I’m stuck in a vicious circle: I miss my ex so I get in touch with him and we get back together… and then we break up again for the same reasons as before. To break the cycle, I try to remind myself of the following things whenever I catch myself pining for him.
1. I CAN FINALLY SLEEP IN PEACE.
Sleeping (yes, literally sleeping) with a guy isn’t all that it’s cracked up to be. Sure, cuddling is niceand spooning is great but if I’m being honest, I’ve never had a good night’s rest while sleeping with my ex. He’s huge and took up most of the space and he snored loud and frequently. Worst of all, he was heavy but that didn’t stop him from draping a large muscly arm or leg over my body. I’ve been sleeping better and better since the moment we ended things.

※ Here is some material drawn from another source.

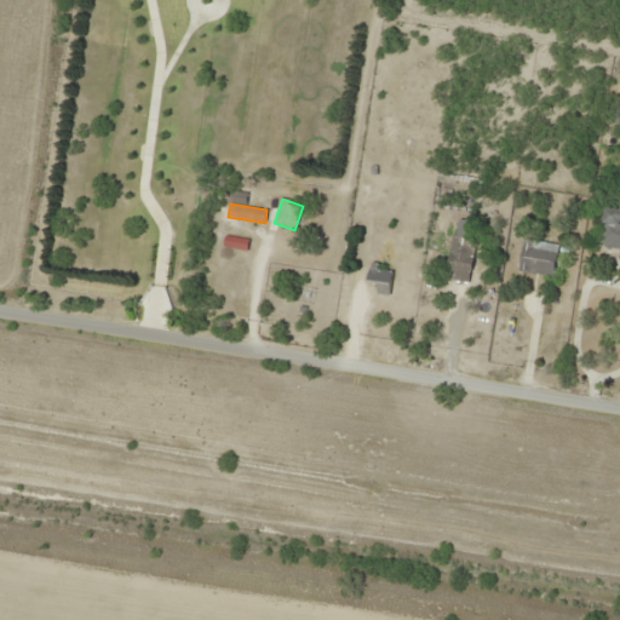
[(619,233),(619,225),(619,207),(619,208),(606,206),(600,246),(619,248),(619,254),(619,259),(619,233)]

2. HE WAS ONLY KINDA GOOD-LOOKING. There are good-looking men and there are okay-to-look-at men. He was the latter. Obviously he had nice features, but I’ve experienced stronger physical attraction to guys I see in passing than I have with my ex standing naked in my bedroom. I try to remind myself that life is too short, so you have to be with someone so beautiful to you that it’s hard to pry your eyes away.
3. HE WAS NO GOOD AT HELPING WITH MY PROBLEMS ANYWAY.
There have been too many times that my ex has ranted to me and I’ve listened actively and offered my advice only to be met with nothing more than blank stares and a half-hearted “That sucks!” whenever I share my own issues. I could never turn to him and expect to leave feeling better. I’d always have to go to my girls for that kind of support. Whenever I miss him, I go straight to my girls and it reminds me that good friends are all you need.
4. HE’S A MESS TO LIVE WITH.
Toothpaste everywhere, beard trimmings in the sink, and what I hope is water on the rims of the toilet seat—It. Was. Disgusting. Living with a guy shouldn’t be this terrible, right? If we were meant to be, I’d have to live with him for the rest of my life and I could never imagine doing that with him. Sometimes I’ll miss him and then notice my clean and tidy room and the feeling passes.
5. HE PARTIED WAY TOO MUCH.
I don’t mind the occasional clubbing and partying but he’ll be out at the club, turning up every other night. There has to be a line drawn, but not for him and that never sat right with me. If I miss him, I try to remind myself of how anxious I used to feel every time he would go out for the night and come home in the early hours of the morning.